Peggy Webber: Yes, I worked with her a lot in radio. I tried to do a show on KFI with an all-Black cast. I called USC and spoke to the drama teacher that I knew from being in school there. Her recommendation was that I present the No ‘Count Boy. I said, “Gee, I don’t know if that sounds very diplomatic.” She said, “Oh no, it’s highly regarded.” Paul Green was the name of the playwright. He was a very famous playwright and he usually wrote about Black people. So I went ahead and adapted the script and took out whatever I thought might be offensive. The Black actors came and after they read the script - I knew I’d never see them again. It humiliated them to be [called] the No ‘Count Boy. They didn’t like that theme even though they understood it was white people looking at themselves and criticizing their own attitudes. I set up the rehearsal for a five-day period. I waited and none of them ever came. Nobody phoned. I didn’t have any show.
Kliph Nesteroff: What was the premise?
Peggy Webber: Well, I can’t remember exactly, but it concerned white people looking at themselves critically. But they didn’t like the title the No ‘Count Boy and they did not want to be in a play called the No ‘Count Boy. There were five or six Black actors involved. All-male. It was an all-male play. That was 1949. It was a time when it seemed people were becoming more enlightened.
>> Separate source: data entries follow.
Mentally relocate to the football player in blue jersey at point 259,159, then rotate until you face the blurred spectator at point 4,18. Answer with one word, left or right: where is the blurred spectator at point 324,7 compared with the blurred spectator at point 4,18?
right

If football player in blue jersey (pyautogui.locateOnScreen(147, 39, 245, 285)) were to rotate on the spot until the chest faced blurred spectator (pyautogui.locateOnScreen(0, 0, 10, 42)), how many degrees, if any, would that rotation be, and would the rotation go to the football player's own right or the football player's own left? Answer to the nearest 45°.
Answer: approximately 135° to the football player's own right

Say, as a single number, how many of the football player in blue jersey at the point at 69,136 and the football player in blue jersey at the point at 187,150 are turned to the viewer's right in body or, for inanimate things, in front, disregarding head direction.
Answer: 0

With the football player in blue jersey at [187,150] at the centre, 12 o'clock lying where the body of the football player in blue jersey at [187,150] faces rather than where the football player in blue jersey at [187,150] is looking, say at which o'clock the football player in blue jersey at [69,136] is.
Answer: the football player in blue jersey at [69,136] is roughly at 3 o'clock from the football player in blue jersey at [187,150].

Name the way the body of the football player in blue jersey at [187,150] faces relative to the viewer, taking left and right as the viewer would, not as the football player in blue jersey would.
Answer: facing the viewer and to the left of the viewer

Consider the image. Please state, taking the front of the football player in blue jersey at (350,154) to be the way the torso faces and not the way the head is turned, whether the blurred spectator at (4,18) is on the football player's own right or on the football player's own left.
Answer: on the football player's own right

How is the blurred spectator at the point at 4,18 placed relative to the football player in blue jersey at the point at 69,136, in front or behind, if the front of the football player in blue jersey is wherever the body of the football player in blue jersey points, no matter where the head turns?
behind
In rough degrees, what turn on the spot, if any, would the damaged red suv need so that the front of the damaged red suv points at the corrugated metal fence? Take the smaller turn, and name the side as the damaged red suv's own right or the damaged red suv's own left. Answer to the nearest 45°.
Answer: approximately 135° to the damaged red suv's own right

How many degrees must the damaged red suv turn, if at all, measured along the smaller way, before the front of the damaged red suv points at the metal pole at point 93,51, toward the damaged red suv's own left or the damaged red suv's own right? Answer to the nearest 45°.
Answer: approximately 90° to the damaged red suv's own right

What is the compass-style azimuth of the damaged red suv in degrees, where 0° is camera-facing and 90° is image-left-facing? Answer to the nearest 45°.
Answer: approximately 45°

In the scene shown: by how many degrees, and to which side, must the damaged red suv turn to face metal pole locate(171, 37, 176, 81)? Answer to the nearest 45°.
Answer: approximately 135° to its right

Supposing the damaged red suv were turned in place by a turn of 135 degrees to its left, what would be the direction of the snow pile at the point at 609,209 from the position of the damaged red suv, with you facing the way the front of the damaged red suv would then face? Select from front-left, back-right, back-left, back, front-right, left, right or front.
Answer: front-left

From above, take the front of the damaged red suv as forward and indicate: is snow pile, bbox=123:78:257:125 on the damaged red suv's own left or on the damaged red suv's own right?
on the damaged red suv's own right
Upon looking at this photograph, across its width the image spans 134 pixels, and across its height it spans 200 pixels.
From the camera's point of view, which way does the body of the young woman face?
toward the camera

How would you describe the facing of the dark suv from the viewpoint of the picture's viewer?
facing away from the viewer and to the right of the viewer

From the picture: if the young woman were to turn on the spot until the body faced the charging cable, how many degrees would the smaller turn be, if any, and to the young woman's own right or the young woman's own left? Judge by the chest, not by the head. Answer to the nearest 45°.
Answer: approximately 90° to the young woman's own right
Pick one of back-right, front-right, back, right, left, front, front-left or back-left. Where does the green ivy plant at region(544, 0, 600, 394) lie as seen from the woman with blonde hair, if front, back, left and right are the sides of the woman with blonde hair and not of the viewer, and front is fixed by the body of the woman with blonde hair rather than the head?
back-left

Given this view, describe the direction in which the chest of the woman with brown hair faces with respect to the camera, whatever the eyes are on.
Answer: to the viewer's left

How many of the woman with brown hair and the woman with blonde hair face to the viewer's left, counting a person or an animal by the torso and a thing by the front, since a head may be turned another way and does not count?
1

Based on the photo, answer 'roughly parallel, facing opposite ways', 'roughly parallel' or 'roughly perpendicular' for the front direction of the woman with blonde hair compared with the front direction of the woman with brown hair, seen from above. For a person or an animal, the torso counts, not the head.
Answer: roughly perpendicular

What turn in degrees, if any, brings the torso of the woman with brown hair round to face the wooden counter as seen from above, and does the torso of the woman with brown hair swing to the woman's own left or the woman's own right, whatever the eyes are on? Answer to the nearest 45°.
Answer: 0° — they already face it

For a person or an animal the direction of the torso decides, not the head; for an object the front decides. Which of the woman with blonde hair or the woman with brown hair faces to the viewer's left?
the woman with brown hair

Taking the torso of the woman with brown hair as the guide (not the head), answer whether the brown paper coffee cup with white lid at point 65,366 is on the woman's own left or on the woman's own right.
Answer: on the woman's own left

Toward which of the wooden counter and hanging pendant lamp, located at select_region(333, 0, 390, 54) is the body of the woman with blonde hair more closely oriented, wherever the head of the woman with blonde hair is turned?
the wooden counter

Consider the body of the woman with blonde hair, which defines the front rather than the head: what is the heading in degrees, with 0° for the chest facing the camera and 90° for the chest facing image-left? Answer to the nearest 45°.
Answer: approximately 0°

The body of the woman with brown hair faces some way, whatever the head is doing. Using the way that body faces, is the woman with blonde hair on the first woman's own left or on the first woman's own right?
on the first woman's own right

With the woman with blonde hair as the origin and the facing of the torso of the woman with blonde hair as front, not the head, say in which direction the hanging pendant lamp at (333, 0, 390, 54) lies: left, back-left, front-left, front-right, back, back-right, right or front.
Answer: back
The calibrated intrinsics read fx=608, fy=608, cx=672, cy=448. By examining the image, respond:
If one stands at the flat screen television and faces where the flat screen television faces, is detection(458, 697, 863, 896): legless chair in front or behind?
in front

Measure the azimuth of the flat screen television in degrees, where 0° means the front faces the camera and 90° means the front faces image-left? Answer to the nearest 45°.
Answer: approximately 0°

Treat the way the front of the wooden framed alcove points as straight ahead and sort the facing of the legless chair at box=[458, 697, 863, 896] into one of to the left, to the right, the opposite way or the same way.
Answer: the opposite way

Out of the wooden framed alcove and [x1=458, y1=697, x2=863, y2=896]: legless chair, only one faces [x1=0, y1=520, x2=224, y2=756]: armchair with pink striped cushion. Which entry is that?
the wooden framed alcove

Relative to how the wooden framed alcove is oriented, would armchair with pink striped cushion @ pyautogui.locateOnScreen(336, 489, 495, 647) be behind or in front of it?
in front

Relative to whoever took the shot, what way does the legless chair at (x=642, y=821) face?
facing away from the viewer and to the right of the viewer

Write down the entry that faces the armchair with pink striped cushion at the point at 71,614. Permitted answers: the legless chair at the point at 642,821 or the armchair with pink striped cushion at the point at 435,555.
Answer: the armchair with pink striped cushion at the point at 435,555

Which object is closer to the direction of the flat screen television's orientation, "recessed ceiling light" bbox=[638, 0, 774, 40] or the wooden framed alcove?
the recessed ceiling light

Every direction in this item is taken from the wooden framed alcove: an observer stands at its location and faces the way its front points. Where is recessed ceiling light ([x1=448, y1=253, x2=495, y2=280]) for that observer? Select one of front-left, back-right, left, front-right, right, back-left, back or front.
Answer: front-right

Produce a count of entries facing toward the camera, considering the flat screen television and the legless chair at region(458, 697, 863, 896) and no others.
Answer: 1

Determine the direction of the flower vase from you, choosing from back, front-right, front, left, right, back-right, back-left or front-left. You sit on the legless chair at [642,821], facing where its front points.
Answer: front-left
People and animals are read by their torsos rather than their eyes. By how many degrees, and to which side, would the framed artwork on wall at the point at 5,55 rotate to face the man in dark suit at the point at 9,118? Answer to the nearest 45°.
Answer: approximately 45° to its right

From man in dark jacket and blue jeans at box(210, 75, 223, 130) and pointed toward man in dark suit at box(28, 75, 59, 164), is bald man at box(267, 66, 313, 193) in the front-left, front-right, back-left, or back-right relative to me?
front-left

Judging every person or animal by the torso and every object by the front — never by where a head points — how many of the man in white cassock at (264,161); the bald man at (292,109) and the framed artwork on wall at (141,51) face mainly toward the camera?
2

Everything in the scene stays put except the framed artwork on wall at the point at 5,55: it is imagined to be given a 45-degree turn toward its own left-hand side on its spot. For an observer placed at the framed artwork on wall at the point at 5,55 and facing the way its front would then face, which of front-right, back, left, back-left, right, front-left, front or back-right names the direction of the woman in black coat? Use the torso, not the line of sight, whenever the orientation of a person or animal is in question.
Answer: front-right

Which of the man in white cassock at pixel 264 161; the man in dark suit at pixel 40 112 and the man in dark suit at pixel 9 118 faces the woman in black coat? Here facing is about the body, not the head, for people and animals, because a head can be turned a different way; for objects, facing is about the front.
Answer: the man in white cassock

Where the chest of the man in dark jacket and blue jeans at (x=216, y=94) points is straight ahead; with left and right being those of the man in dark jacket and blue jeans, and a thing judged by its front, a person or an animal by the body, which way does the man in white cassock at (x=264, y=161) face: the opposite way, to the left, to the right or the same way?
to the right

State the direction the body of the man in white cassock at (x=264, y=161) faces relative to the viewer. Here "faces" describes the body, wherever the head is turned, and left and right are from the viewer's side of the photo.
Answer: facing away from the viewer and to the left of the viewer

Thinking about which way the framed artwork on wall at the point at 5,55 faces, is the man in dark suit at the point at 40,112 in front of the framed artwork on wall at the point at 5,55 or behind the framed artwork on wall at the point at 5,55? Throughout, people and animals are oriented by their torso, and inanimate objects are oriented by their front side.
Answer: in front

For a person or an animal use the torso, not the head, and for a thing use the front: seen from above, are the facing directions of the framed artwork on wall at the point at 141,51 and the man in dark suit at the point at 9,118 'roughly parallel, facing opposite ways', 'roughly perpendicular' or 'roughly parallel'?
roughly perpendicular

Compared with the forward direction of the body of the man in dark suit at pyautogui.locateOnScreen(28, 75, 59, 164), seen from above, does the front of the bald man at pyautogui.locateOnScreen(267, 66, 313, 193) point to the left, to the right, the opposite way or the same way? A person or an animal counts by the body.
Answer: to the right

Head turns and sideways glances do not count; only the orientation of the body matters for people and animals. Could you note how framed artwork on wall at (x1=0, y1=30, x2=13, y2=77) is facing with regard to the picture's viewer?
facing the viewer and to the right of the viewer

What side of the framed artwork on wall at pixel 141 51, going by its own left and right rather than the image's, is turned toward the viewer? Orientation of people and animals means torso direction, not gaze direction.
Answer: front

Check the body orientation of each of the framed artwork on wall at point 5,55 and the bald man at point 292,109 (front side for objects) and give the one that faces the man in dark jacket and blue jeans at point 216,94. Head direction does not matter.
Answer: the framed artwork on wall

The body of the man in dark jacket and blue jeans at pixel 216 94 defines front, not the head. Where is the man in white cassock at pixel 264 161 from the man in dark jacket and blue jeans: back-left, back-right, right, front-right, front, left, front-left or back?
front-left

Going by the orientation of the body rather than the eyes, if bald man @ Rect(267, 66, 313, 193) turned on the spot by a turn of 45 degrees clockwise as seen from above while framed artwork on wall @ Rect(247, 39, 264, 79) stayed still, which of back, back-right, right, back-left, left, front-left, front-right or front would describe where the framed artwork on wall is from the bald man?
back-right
Kliph Nesteroff: Post-war, after Hitler, people were looking at bigotry a different way.
Peggy Webber: I was a young girl when Hitler began, about eight years old, and I saw all of this in the newsreels. I thought, “This has got to stop. We have to do something. This can’t go on.” And I grew up with this feeling that we’ve got to make the world a better place. We’ve got to. And now I’m hearing the same things on the radio. I’m hearing young people say, “We can’t put up with this.”
This has been wonderful! I am most familiar with Webber from Dragnet and always thought she was great in every appearance.